**WHAT THIS TASK INVOLVES:** All lines from the opening of the entries below through the line containing "Figure 3. View" must be output exactly as they appear, with no other lines.

**RECORDS SHOWN:**
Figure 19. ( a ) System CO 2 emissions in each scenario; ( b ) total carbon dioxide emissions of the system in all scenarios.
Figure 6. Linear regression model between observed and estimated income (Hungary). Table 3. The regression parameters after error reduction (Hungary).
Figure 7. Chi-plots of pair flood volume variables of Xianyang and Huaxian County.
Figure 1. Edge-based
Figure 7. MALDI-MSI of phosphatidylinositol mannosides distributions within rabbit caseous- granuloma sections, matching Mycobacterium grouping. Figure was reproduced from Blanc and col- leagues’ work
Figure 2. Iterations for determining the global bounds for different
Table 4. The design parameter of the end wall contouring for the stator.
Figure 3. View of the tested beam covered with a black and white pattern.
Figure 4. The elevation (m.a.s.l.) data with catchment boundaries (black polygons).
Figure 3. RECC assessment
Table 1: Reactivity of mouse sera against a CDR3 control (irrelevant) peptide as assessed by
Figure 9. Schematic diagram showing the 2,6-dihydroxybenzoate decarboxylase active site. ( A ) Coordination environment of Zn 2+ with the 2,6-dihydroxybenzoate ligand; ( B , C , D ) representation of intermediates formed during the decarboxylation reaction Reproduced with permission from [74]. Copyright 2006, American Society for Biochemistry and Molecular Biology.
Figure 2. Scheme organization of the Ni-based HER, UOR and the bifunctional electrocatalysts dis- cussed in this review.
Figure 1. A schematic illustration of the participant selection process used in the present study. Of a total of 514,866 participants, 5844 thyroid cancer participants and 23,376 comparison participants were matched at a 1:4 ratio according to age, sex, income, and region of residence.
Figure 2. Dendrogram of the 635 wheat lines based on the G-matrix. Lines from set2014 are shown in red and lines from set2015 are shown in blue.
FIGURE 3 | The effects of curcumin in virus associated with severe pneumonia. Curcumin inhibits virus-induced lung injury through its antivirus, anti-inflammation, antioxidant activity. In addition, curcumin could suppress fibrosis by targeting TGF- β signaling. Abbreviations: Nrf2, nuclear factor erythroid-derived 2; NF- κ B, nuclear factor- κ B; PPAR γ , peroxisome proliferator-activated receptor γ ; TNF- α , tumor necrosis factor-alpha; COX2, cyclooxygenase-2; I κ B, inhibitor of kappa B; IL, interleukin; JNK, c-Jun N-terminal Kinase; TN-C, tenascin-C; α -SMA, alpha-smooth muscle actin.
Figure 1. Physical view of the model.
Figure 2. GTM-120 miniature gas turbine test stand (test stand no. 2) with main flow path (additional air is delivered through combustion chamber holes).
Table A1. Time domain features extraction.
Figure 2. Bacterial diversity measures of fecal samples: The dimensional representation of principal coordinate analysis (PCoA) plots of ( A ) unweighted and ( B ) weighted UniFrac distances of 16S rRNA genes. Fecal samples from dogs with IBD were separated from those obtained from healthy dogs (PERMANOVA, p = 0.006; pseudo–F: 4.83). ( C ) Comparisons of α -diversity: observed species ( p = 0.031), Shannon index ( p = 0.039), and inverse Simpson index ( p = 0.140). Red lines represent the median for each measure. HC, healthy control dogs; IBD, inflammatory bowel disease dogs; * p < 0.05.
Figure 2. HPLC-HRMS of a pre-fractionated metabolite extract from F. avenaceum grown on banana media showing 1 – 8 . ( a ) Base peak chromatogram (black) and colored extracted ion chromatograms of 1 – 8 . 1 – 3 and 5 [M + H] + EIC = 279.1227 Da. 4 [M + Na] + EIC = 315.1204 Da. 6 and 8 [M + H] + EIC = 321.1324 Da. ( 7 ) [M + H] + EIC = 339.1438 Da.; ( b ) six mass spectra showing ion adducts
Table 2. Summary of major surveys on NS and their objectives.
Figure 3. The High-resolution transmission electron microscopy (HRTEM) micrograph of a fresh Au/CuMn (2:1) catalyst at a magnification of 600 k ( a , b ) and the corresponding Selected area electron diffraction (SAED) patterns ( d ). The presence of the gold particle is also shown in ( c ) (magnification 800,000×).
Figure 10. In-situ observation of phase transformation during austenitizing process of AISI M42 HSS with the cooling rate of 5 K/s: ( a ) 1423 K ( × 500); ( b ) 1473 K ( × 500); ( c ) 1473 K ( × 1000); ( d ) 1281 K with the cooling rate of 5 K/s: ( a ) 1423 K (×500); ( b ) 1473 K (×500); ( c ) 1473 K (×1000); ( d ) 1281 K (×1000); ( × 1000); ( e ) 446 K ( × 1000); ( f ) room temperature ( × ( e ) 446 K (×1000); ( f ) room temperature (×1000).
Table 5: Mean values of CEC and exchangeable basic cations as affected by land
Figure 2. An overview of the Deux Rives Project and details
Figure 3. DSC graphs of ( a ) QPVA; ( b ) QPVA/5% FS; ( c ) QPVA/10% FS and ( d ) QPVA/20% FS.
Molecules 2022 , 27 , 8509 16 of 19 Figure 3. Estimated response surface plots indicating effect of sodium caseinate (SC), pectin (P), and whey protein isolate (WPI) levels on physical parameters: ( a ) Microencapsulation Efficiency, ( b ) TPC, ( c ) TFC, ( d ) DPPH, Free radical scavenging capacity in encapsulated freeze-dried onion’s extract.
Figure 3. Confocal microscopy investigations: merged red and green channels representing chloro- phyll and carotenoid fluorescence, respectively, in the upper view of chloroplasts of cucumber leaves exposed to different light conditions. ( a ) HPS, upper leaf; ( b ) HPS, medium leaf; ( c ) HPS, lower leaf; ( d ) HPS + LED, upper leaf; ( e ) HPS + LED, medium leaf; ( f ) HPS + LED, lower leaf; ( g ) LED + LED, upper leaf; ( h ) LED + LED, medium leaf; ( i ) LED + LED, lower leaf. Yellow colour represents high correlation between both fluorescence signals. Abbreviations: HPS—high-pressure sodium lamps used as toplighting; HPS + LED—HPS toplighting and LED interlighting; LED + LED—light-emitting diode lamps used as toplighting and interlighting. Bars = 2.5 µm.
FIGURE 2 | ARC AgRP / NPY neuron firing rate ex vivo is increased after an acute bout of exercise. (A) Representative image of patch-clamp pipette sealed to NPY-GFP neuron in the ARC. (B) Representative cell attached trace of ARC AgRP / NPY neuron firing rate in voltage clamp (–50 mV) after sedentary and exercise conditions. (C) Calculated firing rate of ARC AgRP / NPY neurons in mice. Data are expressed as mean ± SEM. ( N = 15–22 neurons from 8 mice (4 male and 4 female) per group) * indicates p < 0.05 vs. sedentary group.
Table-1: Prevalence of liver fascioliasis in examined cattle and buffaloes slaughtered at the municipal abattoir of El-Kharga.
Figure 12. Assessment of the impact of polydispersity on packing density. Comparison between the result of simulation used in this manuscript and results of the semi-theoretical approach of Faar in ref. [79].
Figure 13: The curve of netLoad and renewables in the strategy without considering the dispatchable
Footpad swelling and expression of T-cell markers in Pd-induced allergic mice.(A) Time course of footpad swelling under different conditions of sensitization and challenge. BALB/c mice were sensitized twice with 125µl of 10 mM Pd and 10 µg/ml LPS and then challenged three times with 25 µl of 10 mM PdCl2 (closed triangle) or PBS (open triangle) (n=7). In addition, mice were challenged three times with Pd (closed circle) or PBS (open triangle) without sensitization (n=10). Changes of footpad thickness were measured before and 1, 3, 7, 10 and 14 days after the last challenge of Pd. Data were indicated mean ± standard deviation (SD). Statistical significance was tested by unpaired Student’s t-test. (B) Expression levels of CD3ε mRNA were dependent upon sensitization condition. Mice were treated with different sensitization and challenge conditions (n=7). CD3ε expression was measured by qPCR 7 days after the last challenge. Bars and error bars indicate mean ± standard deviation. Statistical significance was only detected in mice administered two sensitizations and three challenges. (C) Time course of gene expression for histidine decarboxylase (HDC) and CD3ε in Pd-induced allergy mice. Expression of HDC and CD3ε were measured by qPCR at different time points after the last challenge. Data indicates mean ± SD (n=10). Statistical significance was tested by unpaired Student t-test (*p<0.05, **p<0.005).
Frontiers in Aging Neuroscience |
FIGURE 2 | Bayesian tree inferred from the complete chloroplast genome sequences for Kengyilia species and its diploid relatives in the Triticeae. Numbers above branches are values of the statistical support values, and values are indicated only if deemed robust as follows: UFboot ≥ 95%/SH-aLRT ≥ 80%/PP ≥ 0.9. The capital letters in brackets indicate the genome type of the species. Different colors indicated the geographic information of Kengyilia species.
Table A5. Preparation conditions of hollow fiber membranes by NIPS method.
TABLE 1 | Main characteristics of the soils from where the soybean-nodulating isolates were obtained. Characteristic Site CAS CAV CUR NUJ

**WRITTEN RESPONSE:**
Figure 19. ( a ) System CO 2 emissions in each scenario; ( b ) total carbon dioxide emissions of the system in all scenarios.
Figure 6. Linear regression model between observed and estimated income (Hungary). Table 3. The regression parameters after error reduction (Hungary).
Figure 7. Chi-plots of pair flood volume variables of Xianyang and Huaxian County.
Figure 1. Edge-based
Figure 7. MALDI-MSI of phosphatidylinositol mannosides distributions within rabbit caseous- granuloma sections, matching Mycobacterium grouping. Figure was reproduced from Blanc and col- leagues’ work
Figure 2. Iterations for determining the global bounds for different
Table 4. The design parameter of the end wall contouring for the stator.
Figure 3. View of the tested beam covered with a black and white pattern.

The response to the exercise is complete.